Hintergrund: Pegida - Demos, Drohgebärden und juristische Folgen

Vor einem Jahr demonstrierten sie zum ersten Mal, dann wurde es still um Pegida. Doch vor dem Hintergrund der Flüchtlingskrise verzeichnet die Bewegung seit Wochen wieder Zulauf.

Hintergrund: Pegida - Demos, Drohgebärden und juristische Folgen
Nadine Lindner Hintergrund: Pegida - Demos, Drohgebärden und juristische Folgen

Oktober/November 2014: Bei wöchentlichen Kundgebungen demonstrieren in Dresden Tausende gegen eine angebliche Islamisierung. Kirchen, Parteien und Gewerkschaften warnen vor Fremdenfeindlichkeit und organisieren Gegendemonstrationen.

15. Dezember: Bundeskanzlerin Angela Merkel (CDU) verurteilt die Bewegung. In Deutschland sei kein Platz für Hetze und Verleumdung.

23. Dezember: Pegida verbucht in Dresden trotz wachsender Kritik weiter Zulauf. Zur 10. Demonstration kommen rund 17 500 Menschen.
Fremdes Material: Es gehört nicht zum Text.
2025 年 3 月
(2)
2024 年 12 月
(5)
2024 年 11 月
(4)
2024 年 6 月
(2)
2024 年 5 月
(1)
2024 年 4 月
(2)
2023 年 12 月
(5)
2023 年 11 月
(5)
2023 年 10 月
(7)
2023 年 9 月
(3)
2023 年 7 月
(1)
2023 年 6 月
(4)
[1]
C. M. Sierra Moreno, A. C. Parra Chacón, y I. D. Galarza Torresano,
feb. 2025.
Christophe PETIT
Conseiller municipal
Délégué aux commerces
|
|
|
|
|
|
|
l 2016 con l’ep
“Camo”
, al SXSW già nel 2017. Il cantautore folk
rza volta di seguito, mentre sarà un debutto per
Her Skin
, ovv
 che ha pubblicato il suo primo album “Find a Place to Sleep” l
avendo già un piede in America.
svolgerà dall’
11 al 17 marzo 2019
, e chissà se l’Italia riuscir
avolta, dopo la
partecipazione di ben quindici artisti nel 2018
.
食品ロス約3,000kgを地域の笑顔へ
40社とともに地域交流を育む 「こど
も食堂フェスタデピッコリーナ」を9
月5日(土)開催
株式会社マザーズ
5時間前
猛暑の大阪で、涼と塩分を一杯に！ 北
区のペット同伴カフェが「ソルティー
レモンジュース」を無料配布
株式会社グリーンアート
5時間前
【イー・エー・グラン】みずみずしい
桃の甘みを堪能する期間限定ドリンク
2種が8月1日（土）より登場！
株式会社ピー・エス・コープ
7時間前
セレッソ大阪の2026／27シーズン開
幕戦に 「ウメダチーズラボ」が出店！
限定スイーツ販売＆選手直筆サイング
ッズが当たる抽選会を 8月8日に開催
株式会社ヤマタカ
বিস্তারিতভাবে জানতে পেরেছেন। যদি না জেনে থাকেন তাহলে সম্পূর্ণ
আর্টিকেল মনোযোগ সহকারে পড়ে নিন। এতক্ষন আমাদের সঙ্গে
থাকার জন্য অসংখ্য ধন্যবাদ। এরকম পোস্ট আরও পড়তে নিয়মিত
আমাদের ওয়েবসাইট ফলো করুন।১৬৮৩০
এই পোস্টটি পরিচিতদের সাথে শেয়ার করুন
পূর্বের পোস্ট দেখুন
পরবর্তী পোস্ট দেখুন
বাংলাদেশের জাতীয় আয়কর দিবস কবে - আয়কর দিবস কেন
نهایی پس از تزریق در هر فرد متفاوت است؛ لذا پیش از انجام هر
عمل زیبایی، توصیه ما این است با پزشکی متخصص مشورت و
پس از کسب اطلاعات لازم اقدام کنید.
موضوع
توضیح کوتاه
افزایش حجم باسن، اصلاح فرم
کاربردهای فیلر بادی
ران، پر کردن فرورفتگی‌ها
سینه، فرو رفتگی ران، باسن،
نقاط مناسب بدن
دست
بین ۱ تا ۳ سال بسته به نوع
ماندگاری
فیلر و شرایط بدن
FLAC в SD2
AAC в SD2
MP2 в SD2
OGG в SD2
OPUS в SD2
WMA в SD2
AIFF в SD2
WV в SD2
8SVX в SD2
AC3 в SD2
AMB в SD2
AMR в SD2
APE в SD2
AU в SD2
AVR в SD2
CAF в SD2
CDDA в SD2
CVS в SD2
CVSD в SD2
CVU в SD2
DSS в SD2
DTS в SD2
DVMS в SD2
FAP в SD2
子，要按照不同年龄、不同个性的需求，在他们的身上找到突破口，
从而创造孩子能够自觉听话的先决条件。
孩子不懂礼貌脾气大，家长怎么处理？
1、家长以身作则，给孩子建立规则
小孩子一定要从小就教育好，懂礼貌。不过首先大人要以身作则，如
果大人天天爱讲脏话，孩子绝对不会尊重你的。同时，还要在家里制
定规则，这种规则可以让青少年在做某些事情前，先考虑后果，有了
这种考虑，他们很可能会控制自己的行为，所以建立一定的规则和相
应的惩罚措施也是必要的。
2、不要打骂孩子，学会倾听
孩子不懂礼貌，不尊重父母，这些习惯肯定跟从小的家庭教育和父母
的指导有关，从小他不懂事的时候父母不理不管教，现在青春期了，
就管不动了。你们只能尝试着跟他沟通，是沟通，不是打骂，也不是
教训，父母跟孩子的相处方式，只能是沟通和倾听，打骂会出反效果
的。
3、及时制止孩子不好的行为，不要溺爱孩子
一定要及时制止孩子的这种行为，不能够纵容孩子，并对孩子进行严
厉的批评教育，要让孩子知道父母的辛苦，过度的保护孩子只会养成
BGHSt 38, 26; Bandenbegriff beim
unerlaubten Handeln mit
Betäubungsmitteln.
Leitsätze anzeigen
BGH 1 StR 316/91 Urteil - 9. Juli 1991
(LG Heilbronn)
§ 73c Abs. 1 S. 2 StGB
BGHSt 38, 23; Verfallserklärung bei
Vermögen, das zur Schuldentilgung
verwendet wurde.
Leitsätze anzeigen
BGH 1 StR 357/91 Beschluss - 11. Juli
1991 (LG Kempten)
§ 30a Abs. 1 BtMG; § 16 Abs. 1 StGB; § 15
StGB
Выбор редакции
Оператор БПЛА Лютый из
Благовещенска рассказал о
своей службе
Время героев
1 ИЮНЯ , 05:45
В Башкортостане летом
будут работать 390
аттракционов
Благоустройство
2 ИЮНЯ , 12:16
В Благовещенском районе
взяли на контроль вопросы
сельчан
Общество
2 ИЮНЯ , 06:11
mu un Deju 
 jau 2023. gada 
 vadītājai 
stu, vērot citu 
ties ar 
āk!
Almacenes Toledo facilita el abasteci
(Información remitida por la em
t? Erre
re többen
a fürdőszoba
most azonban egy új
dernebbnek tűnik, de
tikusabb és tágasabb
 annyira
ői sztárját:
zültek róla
13. Januar 2015: Der von Pegida-Anhängern benutzte Begriff «Lügenpresse» wird zum Unwort des Jahres 2014 gewählt.

18. Januar: Nach Morddrohungen gegen Pegida-Gründer Lutz Bachmann verbietet die Dresdner Polizei vorerst weitere Kundgebungen.

21. Januar: Nach einer Welle der Empörung über ein «Hitler-Foto» und fremdenfeindliche Äußerungen wirft Bachmann das Handtuch.

26. Januar: Bei einem Bürgerfest vor der Frauenkirche bekennen sich Zehntausende Dresdner zu Toleranz und Weltoffenheit.

28. Januar: Pegida-Sprecherin Kathrin Oertel und weitere Mitglieder des Organisationsteams ziehen sich zurück.

9. Februar: Bei der ersten Pegida-Kundgebung seit der Spaltung tritt Bachmann wieder ins Rampenlicht.

28. September: Pegida-Anhänger attackieren bei einer Kundgebung in Dresden zwei Journalisten und pöbeln Ausländer an.

2. Oktober: Die Dresdener Staatsanwaltschaft klagt Bachmann wegen Volksverhetzung an. Auf Facebook hatte er Ausländer im Herbst 2014 als «Viehzeug», «Gelumpe» und «Dreckspack» bezeichnet.

12./13. Oktober: Ein hölzerner «Galgen» für Merkel und ihren Vize Sigmar Gabriel sorgt für Empörung und staatsanwaltliche Ermittlungen. Ein Pegida-Anhänger hatte die Attrappe bei einer Demo getragen.